*PROBLEM REQUIREMENTS:*
Copy the listing exactly; drop the pictures.

*RECORDS FOR THIS EXERCISE:*
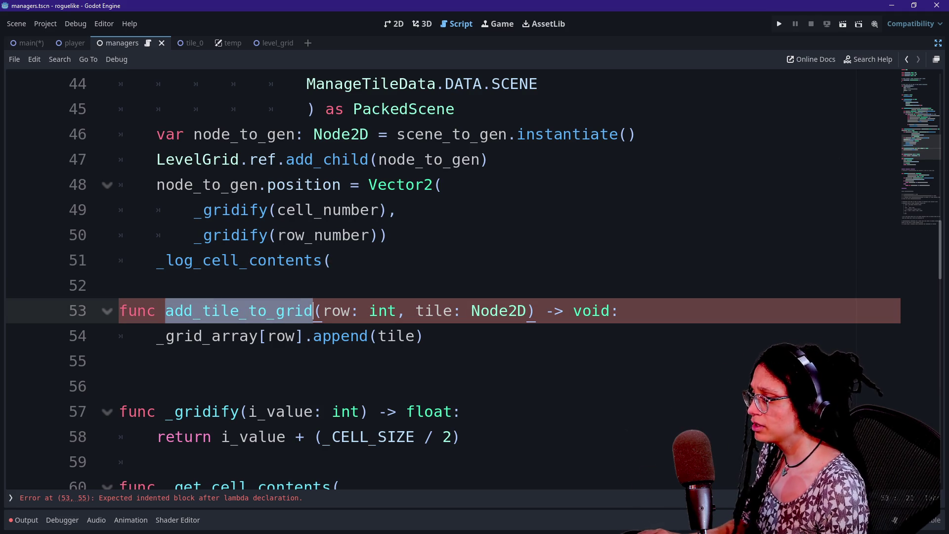
{"action": "type", "text": "log_cell_conte"}
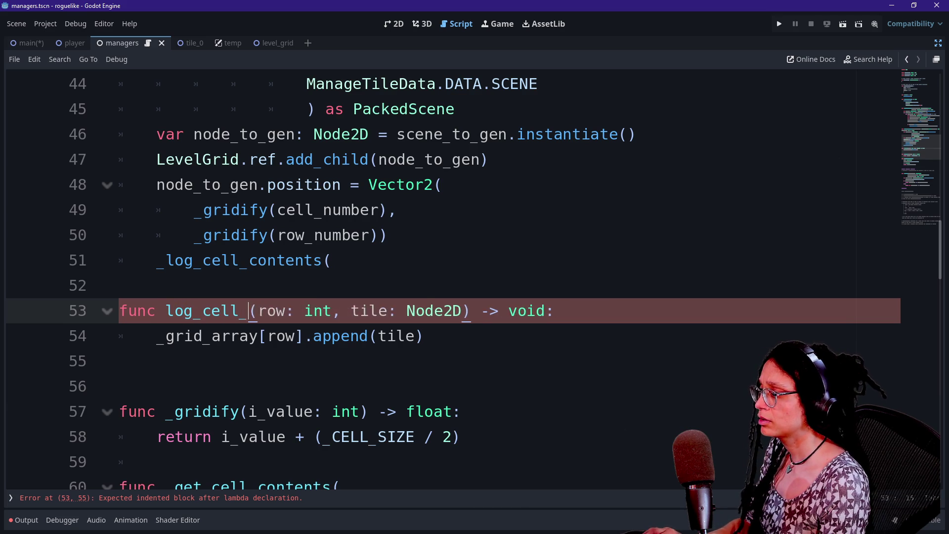
{"action": "type", "text": "nts"}
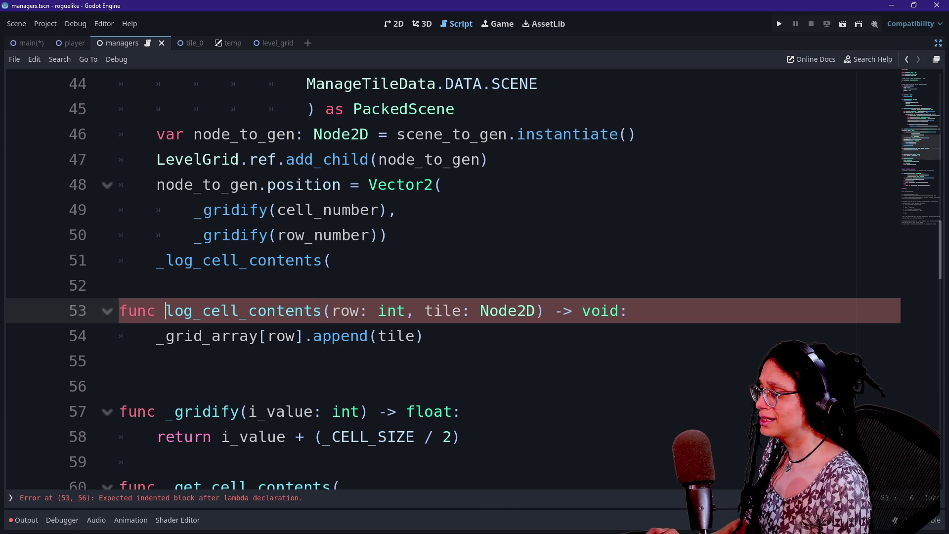
{"action": "left_click", "coordinate": [166, 311]}
{"action": "type", "text": "_"}
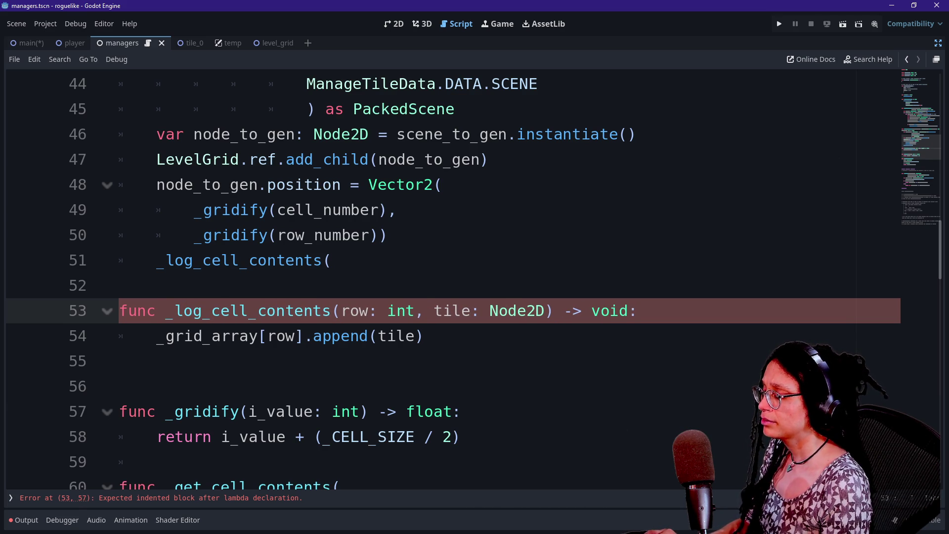
{"action": "left_click", "coordinate": [368, 336]}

*PROBLEM SOLUTION:*
{"action": "type", "text": "log_cell_conte"}
{"action": "type", "text": "nts"}
{"action": "left_click", "coordinate": [166, 311]}
{"action": "type", "text": "_"}
{"action": "left_click", "coordinate": [368, 336]}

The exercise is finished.